[Rendered images with source text]
++++
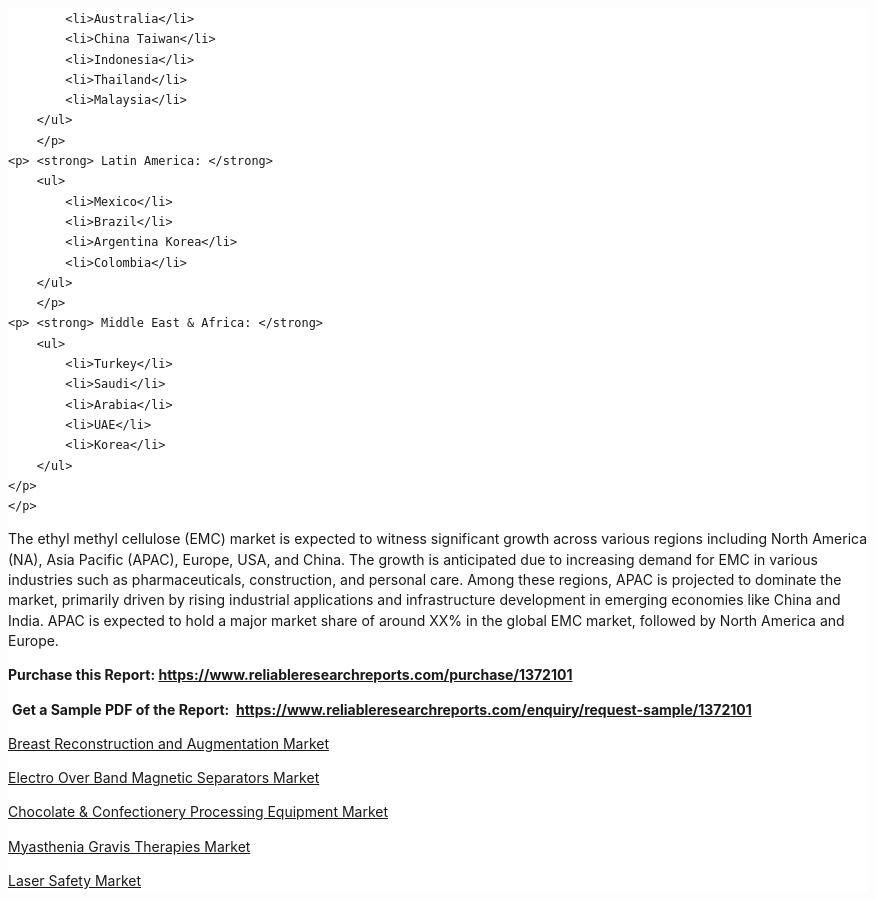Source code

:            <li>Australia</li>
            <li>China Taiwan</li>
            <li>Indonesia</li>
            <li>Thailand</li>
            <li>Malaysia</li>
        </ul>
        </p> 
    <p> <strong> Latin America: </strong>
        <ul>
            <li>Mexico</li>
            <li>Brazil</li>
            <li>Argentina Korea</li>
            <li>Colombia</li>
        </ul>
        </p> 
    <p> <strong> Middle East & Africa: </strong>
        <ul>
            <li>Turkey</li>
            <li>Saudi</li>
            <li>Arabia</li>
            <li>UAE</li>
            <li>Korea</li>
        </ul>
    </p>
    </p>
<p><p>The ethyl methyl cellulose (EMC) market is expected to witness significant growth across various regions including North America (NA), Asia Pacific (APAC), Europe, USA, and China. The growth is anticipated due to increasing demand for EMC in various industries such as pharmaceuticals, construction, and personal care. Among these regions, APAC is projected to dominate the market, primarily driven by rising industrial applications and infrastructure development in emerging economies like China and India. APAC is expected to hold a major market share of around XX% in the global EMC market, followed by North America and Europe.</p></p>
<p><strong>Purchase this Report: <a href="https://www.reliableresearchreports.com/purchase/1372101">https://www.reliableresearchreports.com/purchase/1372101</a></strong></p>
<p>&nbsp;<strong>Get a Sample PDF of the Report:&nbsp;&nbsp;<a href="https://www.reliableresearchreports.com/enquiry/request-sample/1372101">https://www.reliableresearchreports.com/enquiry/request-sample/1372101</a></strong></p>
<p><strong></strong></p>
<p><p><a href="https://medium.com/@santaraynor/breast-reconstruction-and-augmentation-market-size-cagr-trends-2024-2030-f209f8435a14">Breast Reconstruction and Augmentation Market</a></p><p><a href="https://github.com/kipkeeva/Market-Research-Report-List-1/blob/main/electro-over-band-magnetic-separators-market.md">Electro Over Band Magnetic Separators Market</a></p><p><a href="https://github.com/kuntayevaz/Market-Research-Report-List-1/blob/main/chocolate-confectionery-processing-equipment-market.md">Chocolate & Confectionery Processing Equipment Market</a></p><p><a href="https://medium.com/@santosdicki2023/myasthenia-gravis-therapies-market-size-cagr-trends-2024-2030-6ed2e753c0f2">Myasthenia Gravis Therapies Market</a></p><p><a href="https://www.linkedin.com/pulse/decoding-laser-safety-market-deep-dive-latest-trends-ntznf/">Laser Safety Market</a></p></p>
++++
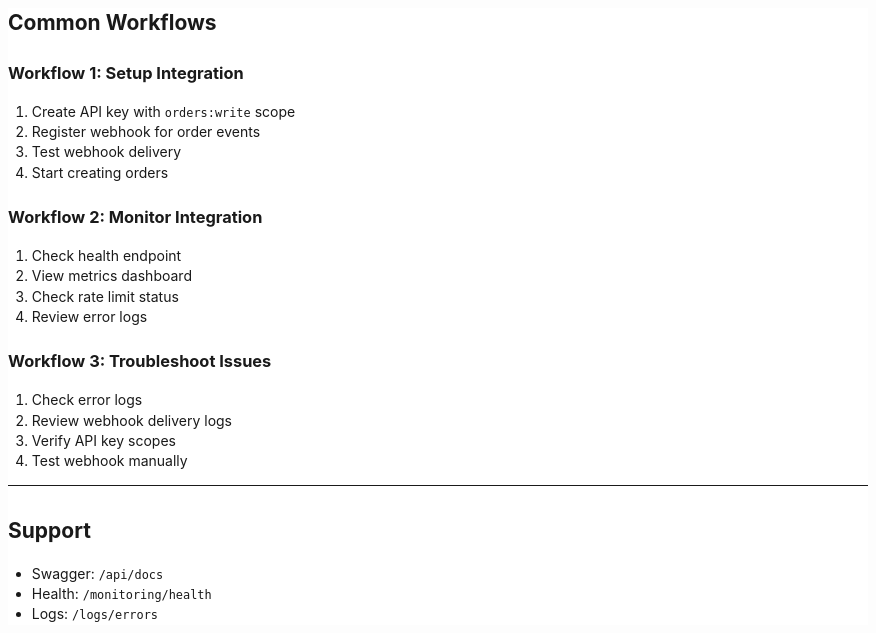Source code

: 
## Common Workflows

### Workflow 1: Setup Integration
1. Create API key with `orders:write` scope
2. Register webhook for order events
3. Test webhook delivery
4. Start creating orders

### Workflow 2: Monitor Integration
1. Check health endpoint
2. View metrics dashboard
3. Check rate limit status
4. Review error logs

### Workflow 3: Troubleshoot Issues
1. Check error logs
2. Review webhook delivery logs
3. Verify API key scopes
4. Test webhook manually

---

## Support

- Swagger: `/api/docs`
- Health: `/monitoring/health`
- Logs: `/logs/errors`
++++
Activity -
Of all the entries above, output exactly the lines between the one holding "<p>&nbsp;<strong>Get a Sample" and the one holding "<p><strong></strong></p>", inclusive.

Answer -
<p>&nbsp;<strong>Get a Sample PDF of the Report:&nbsp;&nbsp;<a href="https://www.reliableresearchreports.com/enquiry/request-sample/1372101">https://www.reliableresearchreports.com/enquiry/request-sample/1372101</a></strong></p>
<p><strong></strong></p>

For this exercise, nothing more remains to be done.